The core issue in multi-task fine-tuning, often referred to as the "seesaw effect," arises when improving an LLM's performance on one task inadvertently degrades its ability on others. This occurs because traditional fine-tuning indiscriminately updates all model weights, leading to conflicts when different tasks require distinct parameter adjustments. As summarized by Rohan Paul on social media, "The problem is the seesaw effect, improving one task hurts another because all weights get pushed together."

The authors, including Yao Wang, Di Liang, and Minlong Peng, hypothesize that different skills reside in specific "pockets" of the network, meaning parameter updates should not be uniform. Their CPI-FT framework addresses this by first independently fine-tuning an LLM on each task to identify its "core parameter regions"—the top 1% of weights that change most significantly for that task. Tasks with overlapping core regions are then grouped, allowing related skills to be trained synergistically.
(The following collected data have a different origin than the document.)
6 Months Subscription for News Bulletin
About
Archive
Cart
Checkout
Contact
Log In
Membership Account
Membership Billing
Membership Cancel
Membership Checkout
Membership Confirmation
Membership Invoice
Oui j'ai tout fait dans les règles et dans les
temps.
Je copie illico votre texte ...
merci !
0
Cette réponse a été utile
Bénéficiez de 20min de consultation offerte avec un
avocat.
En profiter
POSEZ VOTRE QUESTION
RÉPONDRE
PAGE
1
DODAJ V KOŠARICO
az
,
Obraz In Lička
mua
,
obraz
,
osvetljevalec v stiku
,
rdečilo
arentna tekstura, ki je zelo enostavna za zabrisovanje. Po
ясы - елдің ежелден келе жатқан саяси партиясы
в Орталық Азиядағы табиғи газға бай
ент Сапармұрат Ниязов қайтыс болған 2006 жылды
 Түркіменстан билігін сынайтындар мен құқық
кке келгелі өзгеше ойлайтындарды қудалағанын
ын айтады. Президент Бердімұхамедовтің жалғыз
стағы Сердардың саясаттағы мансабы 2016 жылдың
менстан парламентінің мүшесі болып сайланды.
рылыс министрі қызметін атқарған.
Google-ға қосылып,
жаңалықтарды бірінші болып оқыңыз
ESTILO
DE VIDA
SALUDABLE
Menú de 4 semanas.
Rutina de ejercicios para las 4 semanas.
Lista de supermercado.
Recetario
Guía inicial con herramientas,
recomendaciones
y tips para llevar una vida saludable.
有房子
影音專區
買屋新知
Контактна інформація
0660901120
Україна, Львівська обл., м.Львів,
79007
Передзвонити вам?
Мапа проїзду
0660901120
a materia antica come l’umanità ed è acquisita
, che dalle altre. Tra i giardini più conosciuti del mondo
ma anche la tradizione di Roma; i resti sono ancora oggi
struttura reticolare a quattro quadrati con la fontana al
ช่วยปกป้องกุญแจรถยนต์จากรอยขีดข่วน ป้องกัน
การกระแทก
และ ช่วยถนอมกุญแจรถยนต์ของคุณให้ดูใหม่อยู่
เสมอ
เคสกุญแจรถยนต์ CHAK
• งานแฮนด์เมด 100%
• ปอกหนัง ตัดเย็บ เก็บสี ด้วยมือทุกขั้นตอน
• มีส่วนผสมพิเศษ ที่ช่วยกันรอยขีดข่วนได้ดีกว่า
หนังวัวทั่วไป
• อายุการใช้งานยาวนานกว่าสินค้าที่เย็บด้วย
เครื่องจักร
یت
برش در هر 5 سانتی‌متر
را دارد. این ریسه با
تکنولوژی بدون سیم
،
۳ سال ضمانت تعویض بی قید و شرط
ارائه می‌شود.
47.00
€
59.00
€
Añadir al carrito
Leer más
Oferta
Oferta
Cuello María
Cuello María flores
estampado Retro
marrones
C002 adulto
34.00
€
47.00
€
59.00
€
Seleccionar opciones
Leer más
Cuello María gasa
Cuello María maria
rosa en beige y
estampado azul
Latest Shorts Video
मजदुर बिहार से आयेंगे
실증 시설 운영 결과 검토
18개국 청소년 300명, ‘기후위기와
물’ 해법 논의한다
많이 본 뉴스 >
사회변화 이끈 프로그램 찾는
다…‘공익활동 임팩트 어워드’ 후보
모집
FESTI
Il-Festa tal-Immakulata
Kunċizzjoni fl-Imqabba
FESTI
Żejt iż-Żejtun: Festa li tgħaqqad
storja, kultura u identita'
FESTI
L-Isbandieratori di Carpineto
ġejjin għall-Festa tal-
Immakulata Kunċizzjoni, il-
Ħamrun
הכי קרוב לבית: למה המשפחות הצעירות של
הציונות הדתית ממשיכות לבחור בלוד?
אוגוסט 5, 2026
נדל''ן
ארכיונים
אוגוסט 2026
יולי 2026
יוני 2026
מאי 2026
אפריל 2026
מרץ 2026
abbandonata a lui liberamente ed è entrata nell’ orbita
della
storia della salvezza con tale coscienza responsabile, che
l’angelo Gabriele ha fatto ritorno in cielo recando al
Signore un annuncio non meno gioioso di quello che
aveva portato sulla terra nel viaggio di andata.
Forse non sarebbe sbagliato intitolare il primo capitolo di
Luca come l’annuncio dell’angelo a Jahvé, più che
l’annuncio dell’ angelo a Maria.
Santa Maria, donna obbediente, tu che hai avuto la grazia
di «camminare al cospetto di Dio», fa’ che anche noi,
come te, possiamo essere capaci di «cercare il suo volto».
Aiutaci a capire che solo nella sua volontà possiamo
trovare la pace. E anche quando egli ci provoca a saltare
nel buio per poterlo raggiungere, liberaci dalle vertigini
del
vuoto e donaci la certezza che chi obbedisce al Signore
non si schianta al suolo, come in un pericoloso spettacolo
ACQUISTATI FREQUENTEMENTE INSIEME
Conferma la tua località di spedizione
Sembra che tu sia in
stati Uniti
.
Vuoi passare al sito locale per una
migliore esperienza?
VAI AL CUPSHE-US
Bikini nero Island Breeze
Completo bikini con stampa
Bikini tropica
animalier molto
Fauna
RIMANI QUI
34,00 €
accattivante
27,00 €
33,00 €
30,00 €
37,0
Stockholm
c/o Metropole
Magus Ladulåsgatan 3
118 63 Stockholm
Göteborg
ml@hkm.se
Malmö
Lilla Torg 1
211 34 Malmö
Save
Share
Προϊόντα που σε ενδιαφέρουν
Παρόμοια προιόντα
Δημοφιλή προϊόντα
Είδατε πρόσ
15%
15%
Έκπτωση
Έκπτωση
CPI-FT proceeds by constructing a single backbone model. It then directly transplants each task's core weights into this backbone, while non-core parameters from different tasks are blended smoothly using Spherical Linear Interpolation (SLERP). A final, lightweight staged fine-tuning pass on mixed data is conducted, crucially freezing all identified core parameters to prevent new learning from overwriting previously acquired skills. This strategic isolation and gentle blending are key to mitigating interference.

Extensive experiments across diverse tasks, including mathematical reasoning, code generation, logical reasoning, and conversational abilities, demonstrated that the fused CPI-FT model consistently outperforms both plain multi-task and staged fine-tuning baselines on various base models like LLaMA-2-7B, Mistral-8B, Qwen1.5-7B, and Gemma-9B. The researchers conclude that by protecting the "tiny set of task-critical weights" and blending the rest gently, CPI-FT offers a robust solution to a long-standing challenge in LLM development.